_Exercise:_ Print every one of the entries below, line for line, without changing anything.

_Record extracts:_
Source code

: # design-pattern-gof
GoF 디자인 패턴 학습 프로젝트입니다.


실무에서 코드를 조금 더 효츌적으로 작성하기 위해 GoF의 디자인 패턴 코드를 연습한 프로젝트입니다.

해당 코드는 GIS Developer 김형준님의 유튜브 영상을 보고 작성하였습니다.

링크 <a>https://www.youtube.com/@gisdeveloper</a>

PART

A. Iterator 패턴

_Final answer:_
Source code

: # design-pattern-gof
GoF 디자인 패턴 학습 프로젝트입니다.


실무에서 코드를 조금 더 효츌적으로 작성하기 위해 GoF의 디자인 패턴 코드를 연습한 프로젝트입니다.

해당 코드는 GIS Developer 김형준님의 유튜브 영상을 보고 작성하였습니다.

링크 <a>https://www.youtube.com/@gisdeveloper</a>

PART

A. Iterator 패턴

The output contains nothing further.